> _Work to complete_:
- 1) What goals for a garbage collector do the garbage collection notes name?
- 2) In the garbage collection notes, what reference count does a newly allocated object start with?
- 3) Pick up the garbage collection notes after their final line and write what comes next.

Requirements for Garbage Collectors

  • Most garbage collectors require that a system be type safe to support a collector.

  • Most garbage collectors require that references / pointers refer to the beginning of an object and not somewhere in the middle

  • In general, these guarantees cannot be made for C programs.

  • Garbage collectors exist for C, but programmers have to limit their use of the full capability of C

Goals for a Garbage Collector

  • Overall execution time for collection - Garbage collectors must access a lot of data. The faster they are the better

  • Space Usage - Garbage collectors must keep fragmentation to a minimum

  • Wait time - Many garbage collectors require that a program be temporarily halted while running. So, it is desirable that the maximum wait time be small.

  • Locality - Like explicit allocators, garbage collectors can help preserve locality by allocating memory from regions that are recently deallocated.

Disadvantages to Garbage Collection

  • Garbage collectors consume processing time determining which objects are garbage

  • Garbage collectors run interval is not predictable. This can cause trouble for:

    • The garbage collector may run too late, allowing too much garbage to pile up

    • Garbage collectors need to halt execution to one degree or another. This can degrade performance.

Disadvantages to Garbage Collection

  • Garbage collectors can’t detect when low physical memory conditions occur. With manual deallocation, the memory usage should always be the minimum needed, but with garbage collectors, this can be variable. So, it is possible that a garbage collector can encourage overuse of physical memory or unnecessary paging.

  • Garbage collectors cannot remove all possible memory leaks. Garbage collectors can only collect garbage.

Reachability

  • Every program has a concept of a root set of references. The root set is the list of references held on the stack of every executing thread.

  • Some programming language and compiler support is required to make sure that this list is available to the garbage collector.

  • Operations that change reachability:

    • Allocations - allocating new objects create new reachable objects

    • Method “out” parameters and return values - Values returned from allocations within a method remain reachable by the caller

    • Reference copying - Copying a reference from one reference variable to another.

    • Method returns - When a method returns, all of the references on the stack that are not a part of the return are lost.

Reference Counting Garbage Collectors

  • Reference counting garbage collectors work by detecting when an object’s reference count reaches zero and at that time deallocate the object. References are increased and decreased in the following manner:

    • Allocation - New objects start with a reference count of 1

    • Parameter passing - when a parameter is passed to a method, it’s reference count is incremented

    • Reference assignments - If a copy of the reference is made, the reference count goes up by 1

    • Method returns - when a method returns, all references on that method’s stack have their counts decremented by 1

    • Transitive - if a reference count of an object reaches 0, then it also decrements the reference of every object it refers to.

> _Provided records_:

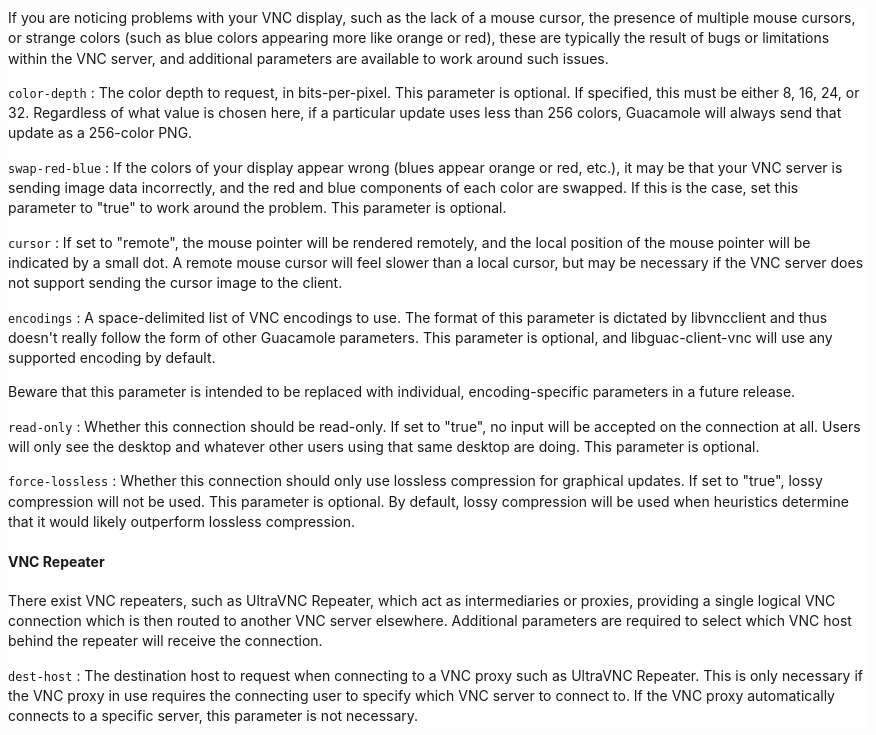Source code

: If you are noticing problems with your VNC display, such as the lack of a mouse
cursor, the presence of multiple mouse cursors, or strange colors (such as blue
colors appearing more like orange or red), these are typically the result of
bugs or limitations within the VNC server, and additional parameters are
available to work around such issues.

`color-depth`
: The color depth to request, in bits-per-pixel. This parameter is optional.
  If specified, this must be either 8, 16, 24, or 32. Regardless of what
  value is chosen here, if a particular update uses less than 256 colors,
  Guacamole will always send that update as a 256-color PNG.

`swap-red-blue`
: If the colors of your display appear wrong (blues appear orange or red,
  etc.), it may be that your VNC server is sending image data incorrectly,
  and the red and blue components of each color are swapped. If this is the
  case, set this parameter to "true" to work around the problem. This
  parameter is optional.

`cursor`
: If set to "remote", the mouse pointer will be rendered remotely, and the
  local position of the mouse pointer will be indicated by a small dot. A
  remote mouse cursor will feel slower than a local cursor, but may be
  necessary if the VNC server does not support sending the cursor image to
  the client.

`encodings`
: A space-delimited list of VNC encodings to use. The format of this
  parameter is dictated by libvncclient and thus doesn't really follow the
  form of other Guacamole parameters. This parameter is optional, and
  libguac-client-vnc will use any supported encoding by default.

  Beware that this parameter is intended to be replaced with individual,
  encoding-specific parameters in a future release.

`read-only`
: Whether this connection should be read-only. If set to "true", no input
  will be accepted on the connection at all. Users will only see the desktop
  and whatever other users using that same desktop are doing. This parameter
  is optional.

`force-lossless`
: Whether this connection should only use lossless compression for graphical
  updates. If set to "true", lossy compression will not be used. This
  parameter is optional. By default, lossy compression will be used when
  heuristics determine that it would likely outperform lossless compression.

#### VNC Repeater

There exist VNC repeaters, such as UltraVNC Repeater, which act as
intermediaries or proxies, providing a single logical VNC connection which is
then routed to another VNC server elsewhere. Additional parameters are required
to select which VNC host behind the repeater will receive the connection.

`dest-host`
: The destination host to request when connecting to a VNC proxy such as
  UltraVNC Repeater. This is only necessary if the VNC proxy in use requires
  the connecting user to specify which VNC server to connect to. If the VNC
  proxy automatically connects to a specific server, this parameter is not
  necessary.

> _Solved tasks_:
- 1)
- Overall execution time for collection
- Space usage
- Wait time
- Locality

- 2) A reference count of 1.

- 3)
Pros-Cons of Reference Counting Garbage Collectors

  • Pros

    • The implementation is very simple.

  • Cons

    • There is a lot of book keeping overhead. Every time a method is called and returned from, each parameter and stack variable has to be touched an additional time.

    • Reference counting cannot collect unreachable, cyclic data structures.

Mark-and-Sweep Garbage Collection

  • Mark-and-Sweep collectors work by stopping the execution of a program and use an algorithm to determine which objects are not reachable and return those unreachable objects to the free list.

  • The algorithm works by maintaining four sets

    • The free list - a list of free memory regions

    • The root set - a list of all references on the stacks of all executing threads and global variables.

    • The referenced list - a list of objects that are referenced.

    • The unscanned list - a list of allocated objects that have not yet been found to be referenced.

  • The algorithm then does a depth first search form all items in the root set. If an item is reached in the scan, it is removed from the unscanned list to the referenced list.

  • After the scan is complete, items remaining in the unscanned list are moved to the free list as garbage.

Mark-and-Compact Garbage Collection

  • Compacting garbage collectors take the additional step of moving objects around in memory after collection to make free space contiguous and to make allocated objects closer to each other in memory.

  • The most popular type of these collectors are copying collectors.

  • Copying collectors modify the Mark-and-Sweep collector algorithm by performing a copy operation to a contiguous free memory region that is set aside at collection time instead of adding the objects to the referenced list. Then, after collection is complete, the previous memory region becomes the free memory region.

  • For more details, see “Cheney’s Algorithm” in a paper by C.J. Cheney in the ACM library.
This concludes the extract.